Drogue: des opérations à un rythme inédit en région parisienne suscitent des tensions...
© AFP | 18.06.10 | 13h50
Près de 1.200 opérations de police ont été menées depuis le début de l'année, au rythme inédit de huit par jour, à Paris et en proche banlieue, dans une "guerre aux trafiquants" qui suscite des tensions et dont l'effet est encore difficile à cerner.
La préfecture de police de Paris (PP), chargée de la sécurité du Grand Paris (la capitale et la petite couronne) depuis septembre 2009, a annoncé début juin avoir mené 1186 opérations dans le cadre d'un "plan de lutte contre les stupéfiants" affiché comme une "priorité".
Des sources policières ont indiqué que ce "rythme soutenu" et "jamais atteint" obéit "à une volonté politique". Il pourrait se traduire par des manifestations de violences s'il perdure, ont fait valoir des policiers du renseignement citant des tensions dans certains quartiers "orchestrées par les trafiquants".
"Il y a un seuil et un prix à payer", a surenchéri un policier. Animé par la police judiciaire parisienne, ce plan est "pragmatique" et a "déstabilisé" les trafiquants, a déclaré à l'AFP le directeur de la PJ, Christian Flaesch. Même s'il est "tôt pour en tirer des conclusions, nous sommes sur la bonne voie", estime-t-il.
Le plan est né, selon lui, quand le préfet de police de Paris Michel Gaudin, un proche de Nicolas Sarkozy, en fonction depuis 2007, a relevé que les élus parisiens "ne lui parlaient que de drogue". Rassemblant l'ensemble de ses services, il a fait dresser la liste des points de fixation afin d'y harceler dealers et trafiquants, en misant sur les commissariats locaux. Des réunions ont lieu tous les mois et il est veillé à ce que les suspects arrêtés puis condamnés "exécutent leurs peines", selon M. Flaesch.
Le plan est ensuite étendu à la proche banlieue, relayé par les politiques, ministre de l'Intérieur en tête. Notamment à Tremblay-en-France, dans le "9-3", quand une vaste opération de drogue est lancée fin avril, le jour d'un reportage télévisé sur l'économie souterraine, déclenchant des violences. Un préfet de choc, Christian Lambert, envoyé en Seine-Saint-Denis par le chef de l'Etat, martèle le message: "la guerre est déclenchée contre les trafiquants, nous n'avons pas peur de nous faire caillasser".

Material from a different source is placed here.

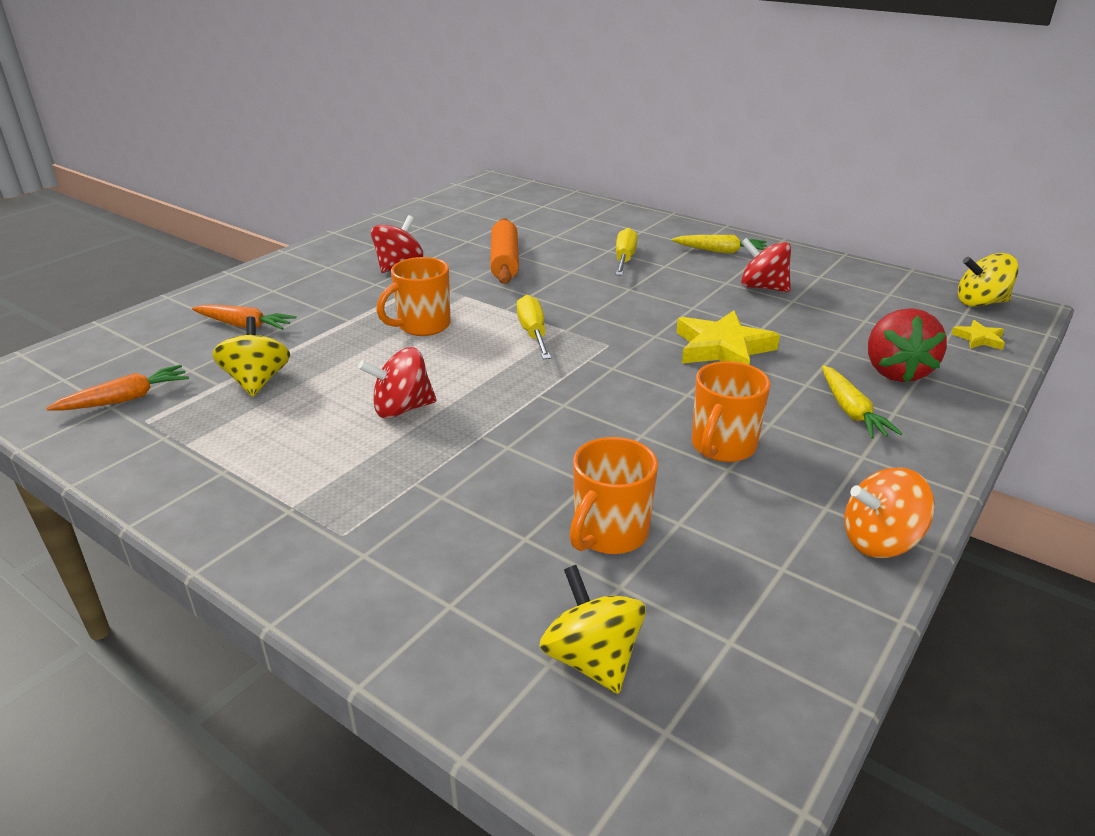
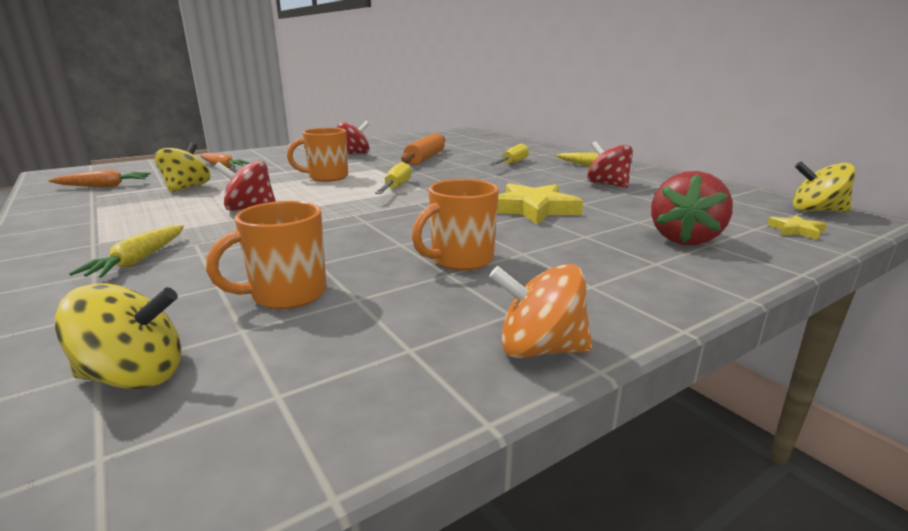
camera: 20 degrees right, 10 degrees down
yellow spinning top [539,565,646,694] -> yellow spinning top turned 90 degrees clockwise [55,283,182,389]
yellow carrot [822,365,902,439] -> yellow carrot moved to [69,225,184,278]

Le plan, dit M. Flaesch, est un "travail en profondeur qui prend en compte le patrimoine des trafiquants". Preuve d'efficacité, selon lui : les guetteurs embauchés par les trafiquants "font monter les prix de leur rémunérations" car "c'est plus dangereux". Selon d'autres sources policières, le prix de la drogue a augmenté et des points de fixation ont disparu, notamment dans la capitale, "dérangeant les habitudes des clients". Sur le terrain, les réactions sont nuancées. Une source policière, dans les Hauts-de-Seine, indique que ces opérations "génèrent beaucoup de désordre" car "dans certaines cités le trafic de stupéfiants représente une véritable économie". "Les habitants nous remercient" mais "assécher complètement un deal est compliqué", selon cette source. "Ce qu'il faut, quand une opération anti-drogue a lieu, c'est rester présent sur le terrain. Il faut éteindre l'incendie, mais aussi les petites flammèches".
Un responsable associatif de Nanterre déplore la "médiatisation" de ces opérations "peu efficaces". Malgré un récent coup de filet, "le trafic continue", dit-il sous couvert de l'anonymat. "On voit cette activité policière mais cela ne change pas grand-chose", renchérit Stéphane Gatignon, maire (Verts) de Sevran, un des points noirs du trafic de drogue dans le 93. "Des groupes peuvent être déstabilisés mais globalement le trafic ne l'est pas" et, dit-il, il peut "y avoir des tensions" en raison de l'argent brassé.